# Desperately searching for ways of becoming the custodian of my international shares



## Immy (9 October 2015)

Hi guys, sorry if this question has been discussed here before, but I couldn't find any relevant and helpful info, so I thought I would ask the experts myself.

I am new to this whole investment game, I know what I want to buy, but I want to actually own those shares instead of trading CFDs. It is like investing long term being on the safe side by trying to avoid the dangers of the derivatives market.

I am looking for a platform, a brokerage, or anything really that I can use to buy those shares without massive monthly costs, as I might not buy or sell anything for months, but there again, I want to own those securities with my name on them. I want to buy US., Canada, EU., and Asia.

I just cannot believe that there is no way of doing it in Australia.

Helping me out here and showing me directions of doing it would be greatly appreciated.

Thanks.
Immy


----------



## Gringotts Bank (9 October 2015)

*Re: Desperately searching for ways of becoming the custodian of my international shar*



Immy said:


> Hi guys, sorry if this question has been discussed here before, but I couldn't find any relevant and helpful info, so I thought I would ask the experts myself.
> 
> I am new to this whole investment game, I know what I want to buy, but I want to actually own those shares instead of trading CFDs. It is like investing long term being on the safe side by trying to avoid the dangers of the derivatives market.
> 
> ...




Etrade.au will let you buy shares in US companies.  Comsec as well, I think.

Brokerage is quite high but that won't affect you if you're a longer term investor.


----------



## sinner (9 October 2015)

*Re: Desperately searching for ways of becoming the custodian of my international shar*

I have an account with MB Trading.

I think it's 7USD per month for data fees and 5USD a month if you don't make any transactions that month, if I recall correctly. Brokerage is 4.95USD per parcel on the default plan, they do volume discounts I think.

They have no issues opening accounts for Aussies.

You used to be able to ask for the shares to be held in your name but now they only hold them in street (aka under the brokers) name.

It's only for US stocks but most international corporations are listed on one US exchange or another and you can buy ETFs to get exposure to stuff that isn't.

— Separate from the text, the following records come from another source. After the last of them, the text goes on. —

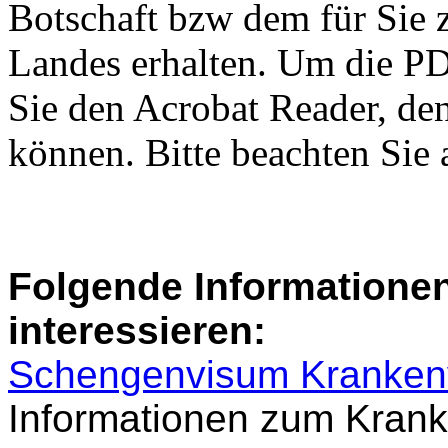
Botschaft bzw dem für Sie 
Landes erhalten. Um die PD
Sie den Acrobat Reader, de
können. Bitte beachten Sie
Folgende Informatione
interessieren:
Schengenvisum Kranken
Informationen zum Krank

From memory I'm holding QVAL, IVAL and BRK.B shares there. Funny to see a few ASX stocks listed in the IVAL holdings.


----------



## Immy (12 October 2015)

*Re: Desperately searching for ways of becoming the custodian of my international shar*

Thanks guys. Really appreciated. I will check them out.


----------



## Immy (13 October 2015)

*Re: Desperately searching for ways of becoming the custodian of my international shar*

Back again.

I have been trying to find a brokerage, but no luck. They are all the same that means you can either trade CFDs (in that case you are not the custodian of the shares you think you own), or they only trade Australian shares that you can fully own. In the first case the story is always the same, your shares are kept at one of the big mobs like CITI, Deutsche Bank, or Pershing and if you are lucky, your name is registered somewhere that you have been trading derivatives of the underlying shares. I wouldn't want to go down that route for a few reasons.

If anybody knows a brokerage that can buy real shares on international markets, please let me know about them.

Many thanks for your thoughts guys.
Immy


----------



## Trembling Hand (13 October 2015)

*Re: Desperately searching for ways of becoming the custodian of my international shar*

Australian CHESS system is Australians system. As far as I know most other exchanges work on the Custodial brokerage system


----------